Masalah sebenarnya bukan pada Tim Pembela yang disiapkan PD. Namun nuansa politik yang dibangun seakan kasus ini adalah kasus politik. Terjadi politisasi hukum. Dengan proses ini seakan ingin dibangun sebuah persepsi bahwa kasus ini adalah rekayasa politik dengan pisau hukum. Seakan terjadi politisasi hukum.
Disisi lain, muncul kesan bahwa seakan hukum tumpul dan dibuat tidak berlaku bagi orang politik. Penggunaan kekuasaan politik, termasuk menggunakan massa pendukung untuk mengawal rumah kediaman gubernur untuk menghalangi upaya hukum berupa penjemputan paksa menjadi sebuah tontonan yang tidak sedap. Ada upaya pengerahan kekuatan untuk menghalau dan menghalangi upaya hukum.
Anekdot hukum itu tajam ke bawah dan tumpul ke atas seakan diproklamirkan kembali dengan angkuhnya dalam kasus Lukas Enembe ini. Jika benar bahwa sang gubernur tidak bersalah, kenapa tidak berani menghadapi kasus hukum ini? Demikian pertanyaan orang awam. Berani karena benar, takut karena salah? Kenapa harus takut? Padahal persoalan ini bukan soal takut atau berani. Tidak sesederhana itu.
Kasus ini tambah runyam, ketika beredar pula foto sang gubernur sedang berjudi di kasino. Ada foto yang menunjukkan sang gubernur sedang dipapah memasuki kasino. Yang paling memprihatinkan, komentar Tim Kuasa Hukum sang gubernur bahwa itu refreshing ketika berobat ke luar negeri. Main judinya tidak besar, hanya kecil-kecilan.

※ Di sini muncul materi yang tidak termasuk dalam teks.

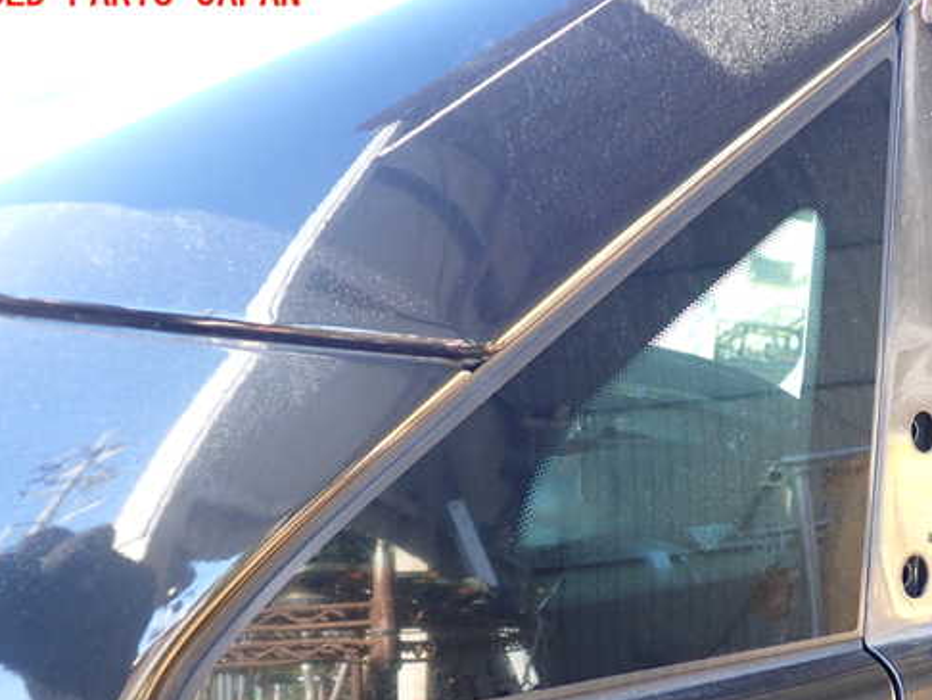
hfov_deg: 50.0
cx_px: 527
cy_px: 401
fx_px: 997
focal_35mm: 37
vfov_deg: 38.6
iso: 125
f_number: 2.3
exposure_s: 1/60
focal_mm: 5.4
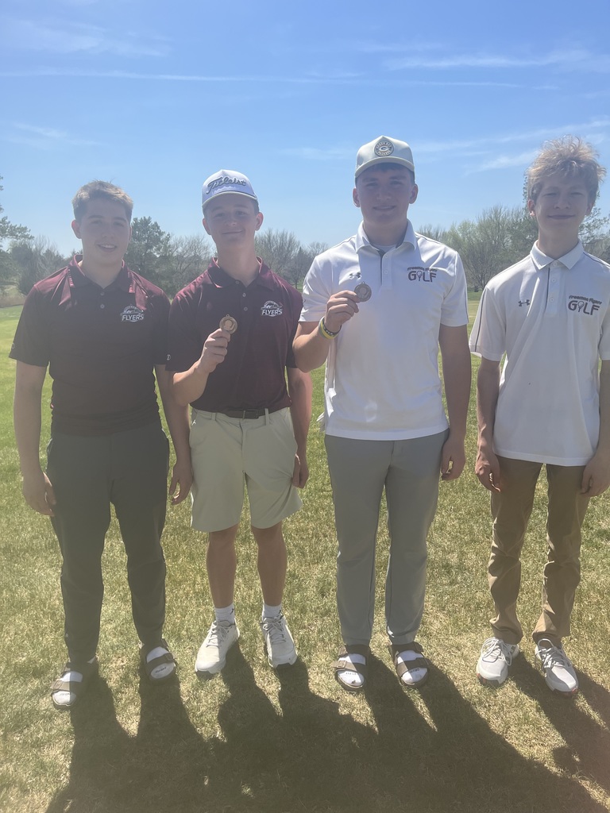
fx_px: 611
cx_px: 305
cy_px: 406
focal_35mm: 26
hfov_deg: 53.1
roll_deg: +1.7
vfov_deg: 67.3
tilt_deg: -13.5
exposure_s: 1/3623
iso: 50
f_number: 1.6
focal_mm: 5.1
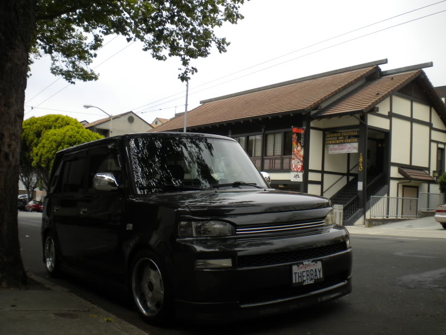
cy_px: 168
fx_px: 451
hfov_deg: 52.6
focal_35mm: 35
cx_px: 223
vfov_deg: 40.7
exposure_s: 1/470
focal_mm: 6.3
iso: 80
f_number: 4.6
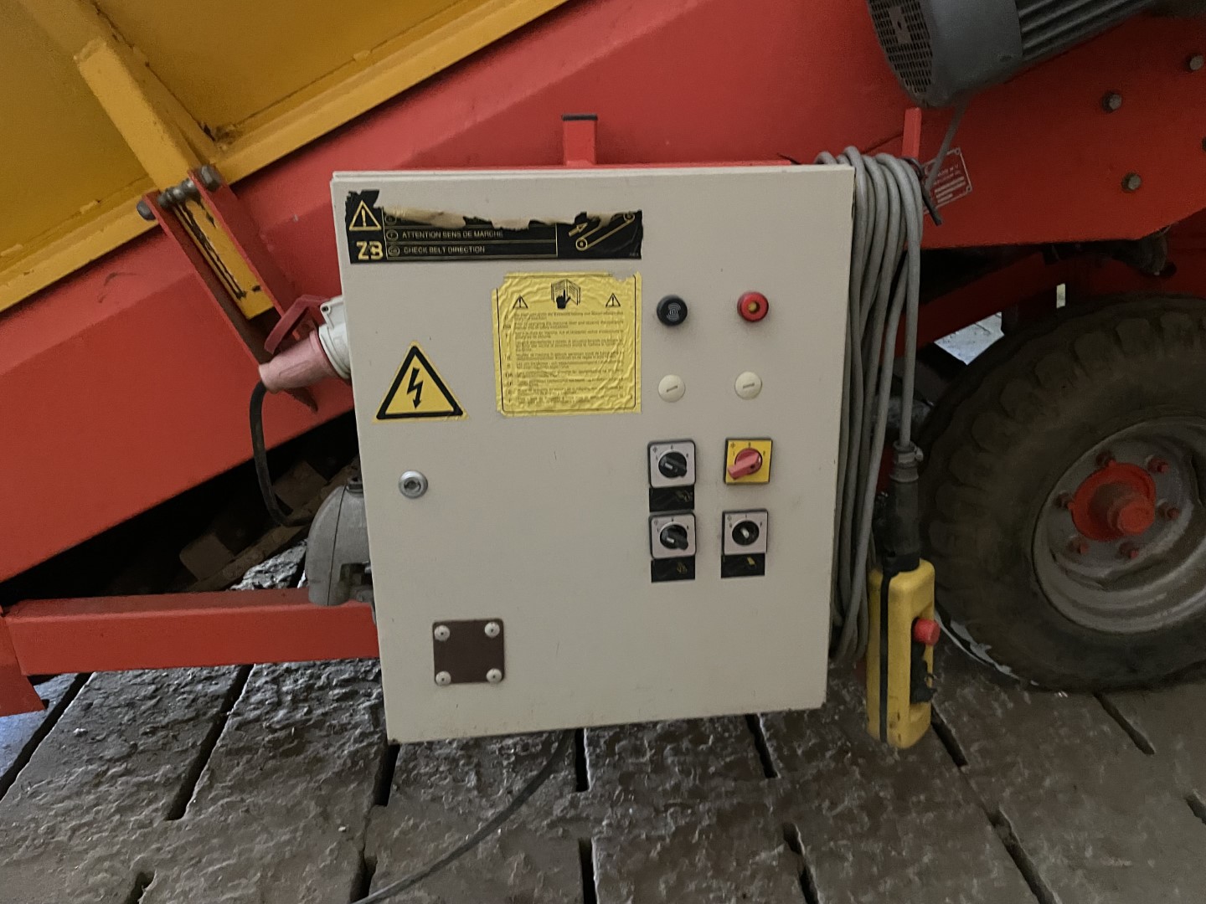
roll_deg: +1.1
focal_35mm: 26
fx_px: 906
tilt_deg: -20.1
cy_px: 452
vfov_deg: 53.1
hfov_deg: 67.3
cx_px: 603
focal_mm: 4.2
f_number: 1.6
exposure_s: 1/30
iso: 1000
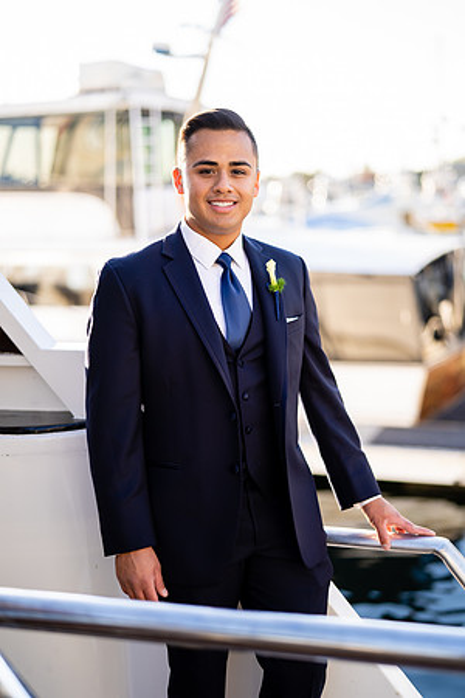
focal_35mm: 50
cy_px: 349
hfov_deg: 27.0
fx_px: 969
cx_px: 232
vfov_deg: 39.6
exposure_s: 1/1250
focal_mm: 50
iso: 160
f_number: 1.4
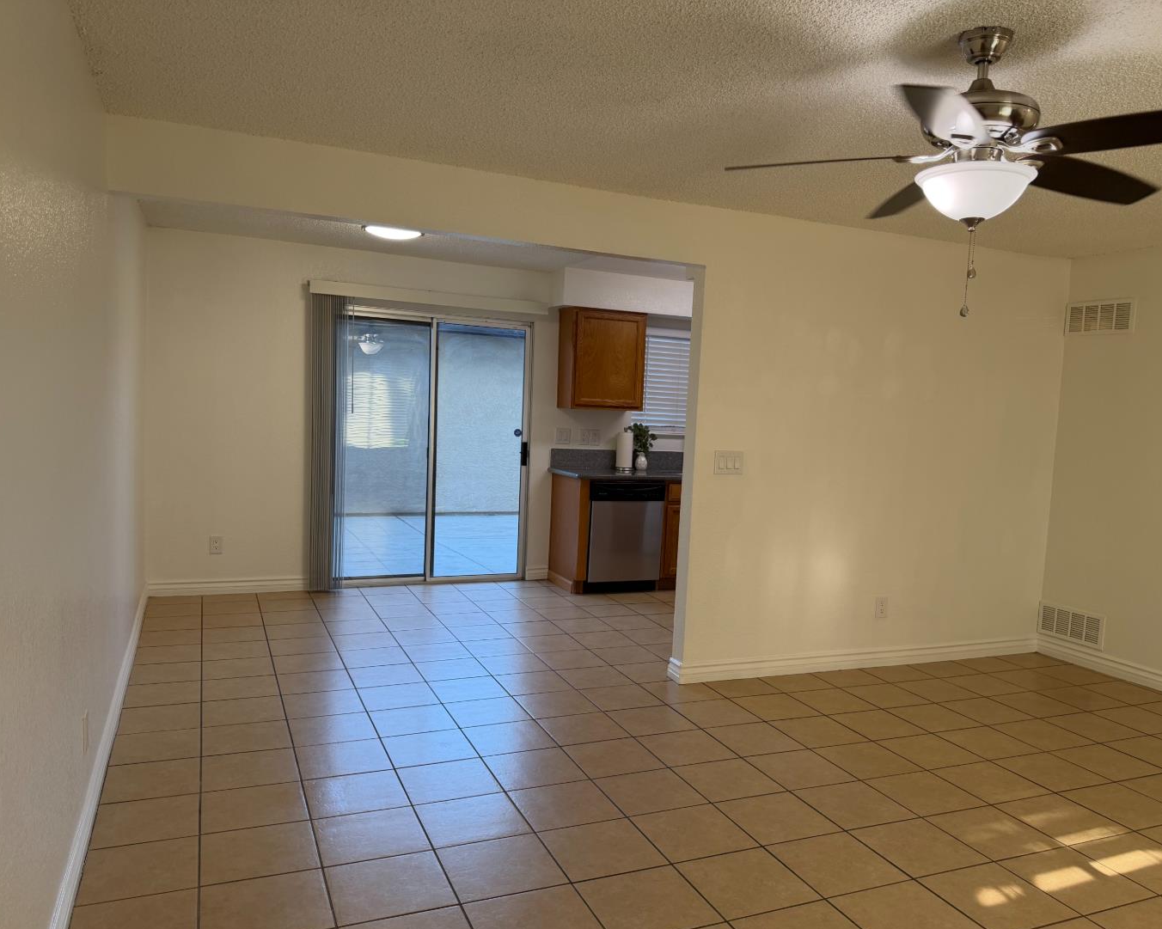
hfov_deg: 66.0
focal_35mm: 26
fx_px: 894
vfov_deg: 54.9
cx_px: 622
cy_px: 483
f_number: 1.78
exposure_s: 1/184
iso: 125
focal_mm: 6.76
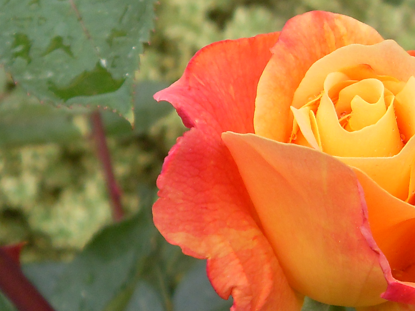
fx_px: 1294
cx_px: 369
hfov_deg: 17.9
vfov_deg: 13.7
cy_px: 175
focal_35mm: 108
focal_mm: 6.3
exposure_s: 1/180
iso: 80
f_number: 2.8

Wow!
Beberapa waktu yang lalu, PPATK dan Menko Polhukam menjelaskan bahwa ada setoran ke kasino di luar negeri sebesar 55 juta US dolar. Masih kategori main kecil-kecilan main judi dengan uang sejumlah itu? Jika itu masih kecil, lalu berapa yang main besarnya?
Perkembangan ini semakin membuat hati kita miris. Bagaimana seorang gubernur main judi di kasino luar negeri dengan biaya tinggi, sementara rakyatnya menderita dan serba kekurangan? Apakah benar semua hartanya ini merupakan warisan tambang emas atau karena jabatan sebagai gubernur yang memberikan kekuntungan dan kekayaan ini? Apakah pelaporan harta selama ini benar? Semua harta ini dilaporkan ke KPK sebelum ini?
Pertanyaannya, apakah layak seorang gubernur berjudi di luar negeri? Apakah ini masih layak secara etika moral bagi pejabat kita? Bolehkah pejabat publik berjudi? Supaya jangan terkena sanksi hukum, lalu berjudi ke luar negeri? Ini sebuah tontonan buruk bagi bangsa ini dan juga kepada dunia internasional. Kemunafikan kita, Â melarang judi di Indonesia, sementara pejabatnya berjudi ke luar negeri.
Apakah PD akan membiarkan Lukas Enembe ini akan berhadapan dengan penyidik KPK menggunakan massa dan kekuasaan politik? Adakah saran, pendapat atau nasehat hukum diberikan kepada yang bersangkutan untuk percaya diri menghadapi kasus ini secara gentlemen.